Kırklareli’de ülke genelinde olduğu sorunların eş değer olduğu belirten HÜDA PAR Genel Başkanı Zekeriya Yapıcıoğlu bu bağlamda özellikle de girdi fiyatlarındaki artışın büyük sıkıntı yaşattığı söyledi.

Toplantıda, ülke gündemine ilişkin değerlendirmede bulunan Yapıcıoğlu, “Ekonomik sıkıntılar kadar olmasa da vatandaşların bir kısmı dağılan aile yapısından şikayetçi. Bu konuda bir teklifimiz var. Boşanmaları yavaşlatacak, evli kalmayı özendirecek, kadını korumaya yönelik bir teklifimiz var. Annelik, kutsal bir statüdür. Diyoruz ki ‘25 yıl evli kalan kadınlara emeklilik hakkı tanınmalıdır.’ Kamuoyu ve siyasetin bunu tartışmasında fayda görüyoruz. Hem kadınlar rahat nefes alacak hem de boşanmaların önüne bir nebze geçilebilecek. Boşanan kadın, anne veya babasından kalan emekli parasını alabiliyor ancak evli kadın alamıyor. Birinci adım olarak kadın 25 yıl evli kalmışsa anne babadan kalan emekli maaş kendisine bağlanmalıdır. Bazılarının kağıt üzerinde maaş almak için boşandığını biliyoruz. Bu uygulamaya da bu öneri son verecektir” ifadelerini kullandı.

Bölgesel anlamda Kırklareli ve Edirne son olarak Tekirdağ’ı ziyaret edeceklerini belirten HÜDA PAR Genel Başkanı Zekeriya Yapıcıoğlu: “Ziyaretlerimizi sürdüreceğiz. 1 yıldır memleketimizin her yerini dolaşıyoruz. Burada Çiftçilerimizle, esnafla bir araya geldik. Ticaret odaları, organize sanayi bölgelerine ziyaretlerimiz oldu. Halkın farklı kesimleriyle temas ettik. Türkiye’de siyasetin üslubu çok sert. Birilerinin ‘Doğru’ dediğine ötekisi ‘Yanlış’ demek zorunda hissediyor. Kutuplaşma yaşanıyor. Temaslarımızda, halkın gündemi ile siyasetin gündeminin örtüşmediğini, halkın kendi gündeminde olduğunu, bu gündemin başında ekonomik sıkıntılar geldiğini gördük. Türkiye iflasın eşiğinde değil ama dar gelirli bir sıkıntı yaşıyor. İstihdam, Türkiye ortalamasının üzerinde. İşsizlikten yakınan çok fazla kişi yok ama girdi fiyatlarının yüksek olmasından dolayı çiftçi ve sanayici şikayetçi. Nakliye fiyatlarının artmasından dolayı yoğun şikayetler var. Kiralar yüksek. Hayat pahalılığı devam ediyor. Fiyatların nerede duracağı konusunda belirsizlik var. Eğer fiyatların yükselmesini durduramıyorsanız vatandaşın gelirini yükseltmelisiniz” diye konuştu.
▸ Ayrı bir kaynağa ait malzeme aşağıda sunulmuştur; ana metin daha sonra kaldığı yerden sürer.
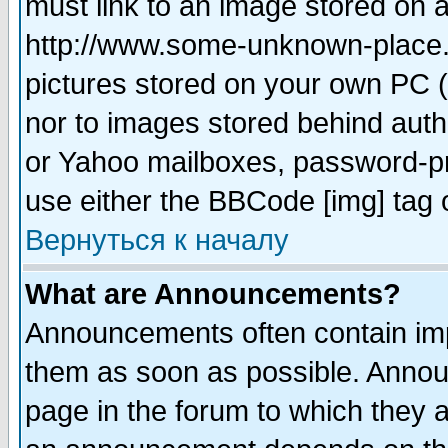
must link to an image stored on a
http://www.some-unknown-place.ne
pictures stored on your own PC (u
nor to images stored behind aut
or Yahoo mailboxes, password-pro
use either the BBCode [img] tag 
Вернуться к началу
What are Announcements?
Announcements often contain imp
them as soon as possible. Annou
page in the forum to which they 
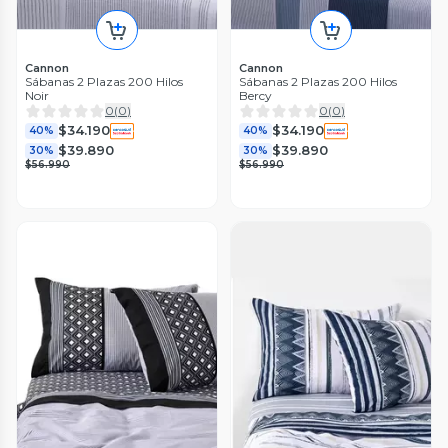
Cannon
Cannon
Sábanas 2 Plazas 200 Hilos
Sábanas 2 Plazas 200 Hilos
Noir
Bercy
0
(
0
)
0
(
0
)
$34.190
$34.190
40%
40%
$39.890
$39.890
30%
30%
$56.990
$56.990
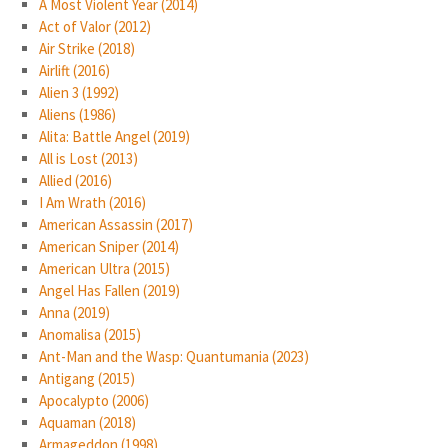
A Most Violent Year (2014)
Act of Valor (2012)
Air Strike (2018)
Airlift (2016)
Alien 3 (1992)
Aliens (1986)
Alita: Battle Angel (2019)
All is Lost (2013)
Allied (2016)
I Am Wrath (2016)
American Assassin (2017)
American Sniper (2014)
American Ultra (2015)
Angel Has Fallen (2019)
Anna (2019)
Anomalisa (2015)
Ant-Man and the Wasp: Quantumania (2023)
Antigang (2015)
Apocalypto (2006)
Aquaman (2018)
Armageddon (1998)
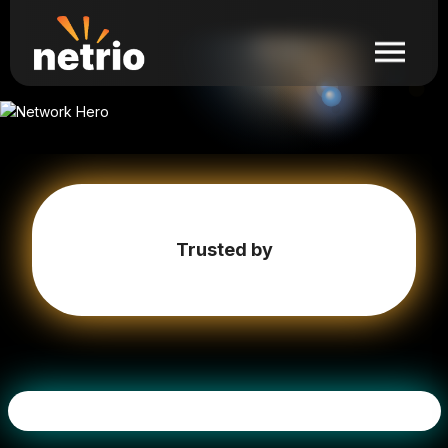
Trusted by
“Krizin sebebi uygulanan ekonomik sistem”

Krizin sebebinin siyasi sistem değil, uygulanan ekonomik sistem olduğunu savunan Yapıcıoğlu, “Kapitalist sistemlerin krizler ürettiğine hep şahit olduk. Bundan sonra da bu sistem devam ederse yaşanmaya devam edecek. İşler tıkırında olduğunda para babaları kazanıyor ama kriz çıktığında onlar kazançlarını artıyor, daha fazla kazanıyor. Bu sistem içerisinde sorunların giderilmesi için tedbirler alınmalı. Tarım alanında Türkiye’nin kendine yeterli ülke olması için çiftçinin korunması, tarım politikalarının geliştirilmesi, hangi bölgede hangi ürünlerin yetiştirileceği konusunda daha iyi planlama yapılması gerekiyor. Planlama sonrası ürünlerin alım garantisinin verilmesi yönünde Tarım ve Orman Bakanlığına çağrımız var” sözlerine yer verdi.

“İttifak kararı yok”

Gazetecilerin sorularını yanıtlayan Başkan Yapıcıoğlu, HÜDA PAR’ın herhangi bir ittifaka katılıp katılmayacağına ilişkin soruya da “İttifaklar siyasetin doğasında vardır. Kim kendini nerede doğru buluyorsa orada olur. Bizim HÜDA PAR olarak verdiğimiz ittifak kararı yok. İttifak içerisinde yer alabiliriz ama an itibariyle ittifak anlaşması, ittifak için verilmiş karar yoktur. İleride olursa bunu da kamuoyuyla paylaşırız” yanıtını verdi.

Siyonizm Çok Tehlikeli

Siyonistlerle yapılan normalleşme anlaşmalarına ilişkin konuşan HÜDA PAR Genel Başkan Yardımcısı Mehmet Eşin, siyonistlerin devlet değil işgal rejimi olduğunu, bu sebeple normalleşme adımlarının atılmasının doğru olmadığını söyledi.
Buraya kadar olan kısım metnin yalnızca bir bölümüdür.